So, you have a home warranty, and you’re converting your home to a rental property. Should you keep the home warranty? I get it. It’s peace of mind. It’s a cheap service call fee, problem fixed, super easy. If only it really were that easy.
Home warranties can be great, but they’re more tailored to homes where the owner lives there. Some buyers will purchase a home warranty, or negotiate it in the sales contract, for the first year they own a home to ensure that there are no major maintenance surprises. But, it’s difficult having a home warranty in place for a rental. Here’s a few reasons why.
- First off, they aren’t free. You pay around $500-600 per year – depending on your plan, and then anywhere from $75-100 each service call. Say you use them 2 times a year, for two years. You’ve just spent roughly $1,500.
- Second, tenants get frustrated at the delay of the warranty company. A typical contract will allow several business days to just schedule the appointment. This means that if it’s a major system malfunction such as AC, furnace, or water heater, your tenants are living without for several days. I had this happen on a rental a few years ago – the owners insisted on using their home warranty company, and their tenants were left without hot water for almost two weeks. Guess what – the tenants didn’t renew their lease.
- It’s so much easier for the homeowner to be more patient with the home warranty. For a tenant, they have nothing to gain by the landlord using a home warranty, so they get super frustrated when the repairs are delayed.
- The home warranty company is going to do their best to repair, not replace.
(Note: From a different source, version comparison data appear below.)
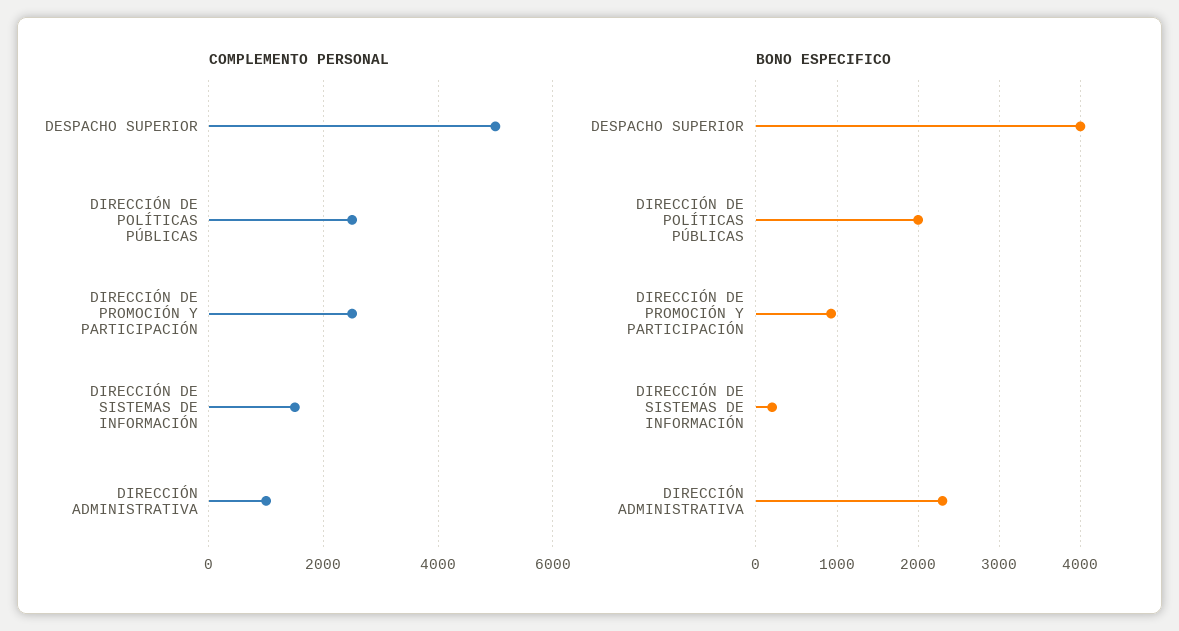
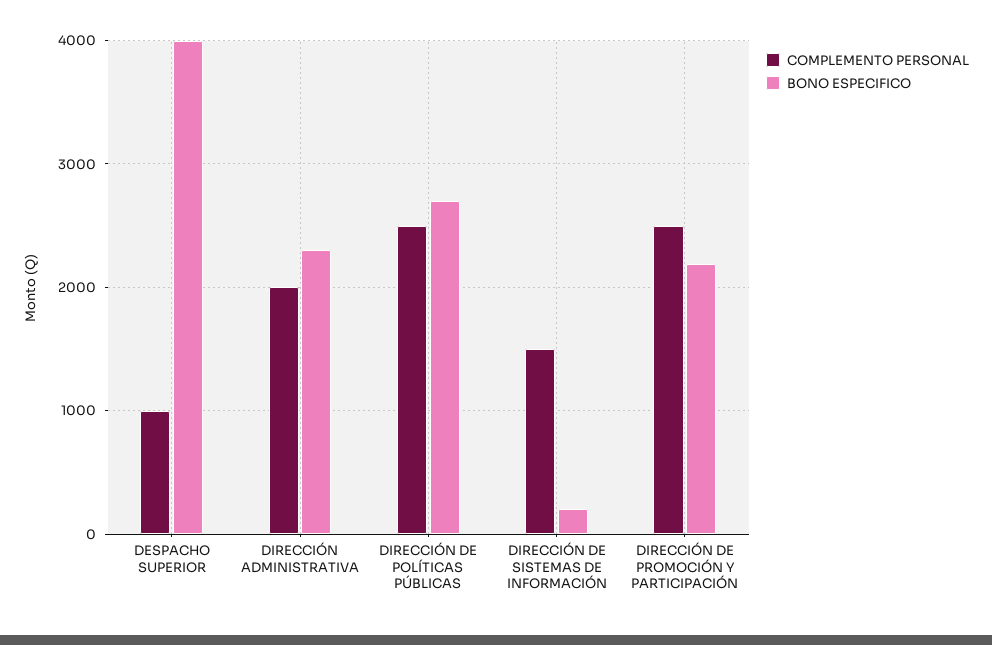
  {
    "COMPLEMENTO PERSONAL": {
-     "DESPACHO SUPERIOR": 5000,
+     "DESPACHO SUPERIOR": 1000,
      "DIRECCIÓN DE POLÍTICAS PÚBLICAS": 2500,
      "DIRECCIÓN DE PROMOCIÓN Y PARTICIPACIÓN": 2500,
      "DIRECCIÓN DE SISTEMAS DE INFORMACIÓN": 1500,
-     "DIRECCIÓN ADMINISTRATIVA": 1000
+     "DIRECCIÓN ADMINISTRATIVA": 2000
    },
    "BONO ESPECIFICO": {
      "DESPACHO SUPERIOR": 4000,
-     "DIRECCIÓN DE POLÍTICAS PÚBLICAS": 2000,
+     "DIRECCIÓN DE POLÍTICAS PÚBLICAS": 2700,
-     "DIRECCIÓN DE PROMOCIÓN Y PARTICIPACIÓN": 900,
+     "DIRECCIÓN DE PROMOCIÓN Y PARTICIPACIÓN": 2200,
      "DIRECCIÓN DE SISTEMAS DE INFORMACIÓN": 200,
      "DIRECCIÓN ADMINISTRATIVA": 2300
    }
  }

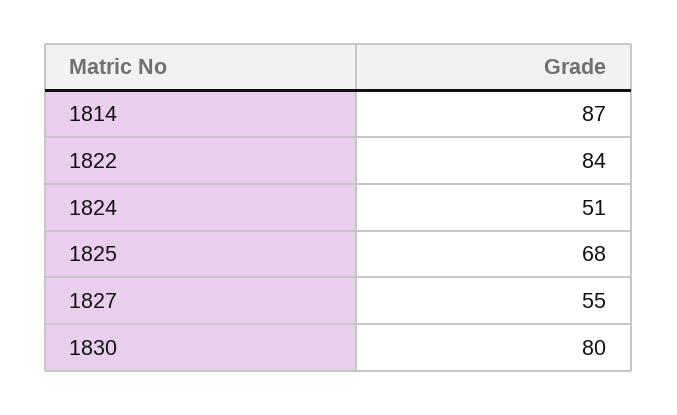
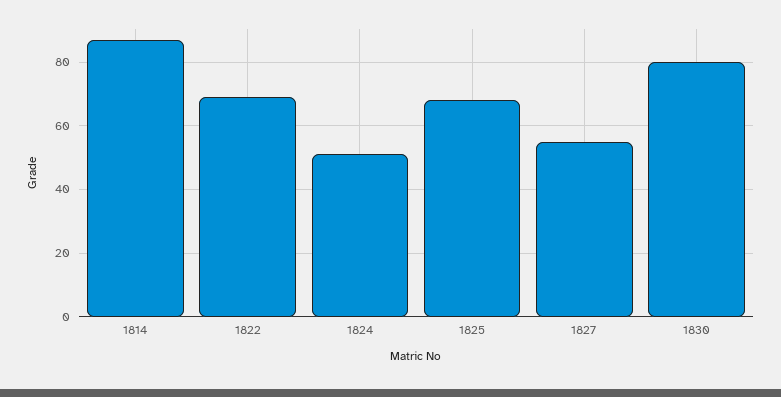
  {
    "1814": 87,
-   "1822": 84,
+   "1822": 70,
    "1824": 51,
    "1825": 68,
    "1827": 55,
    "1830": 80
  }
Just because your 15 year old AC isn’t working, doesn’t mean the warranty company is going to automatically replace it. They’re going to do what they can to avoid replacing the unit, even if that means lots of outages.
- You have to read the fine print. Many home warranty companies charge a premium for AC service, garage openers, refrigerators, stuff like that. They also might deny a claim due to wear and tear, or because something was modified. I just heard recently of a claim that was denied because someone painted the AC unit.
In theory, yes home warranties sound great. And for a homeowner who lives in their house, they’re definitely more beneficial. For rentals, there’s just too many negative impacts that don’t make them worth it. I hope this helps shed some light for you on home warranties in rental properties.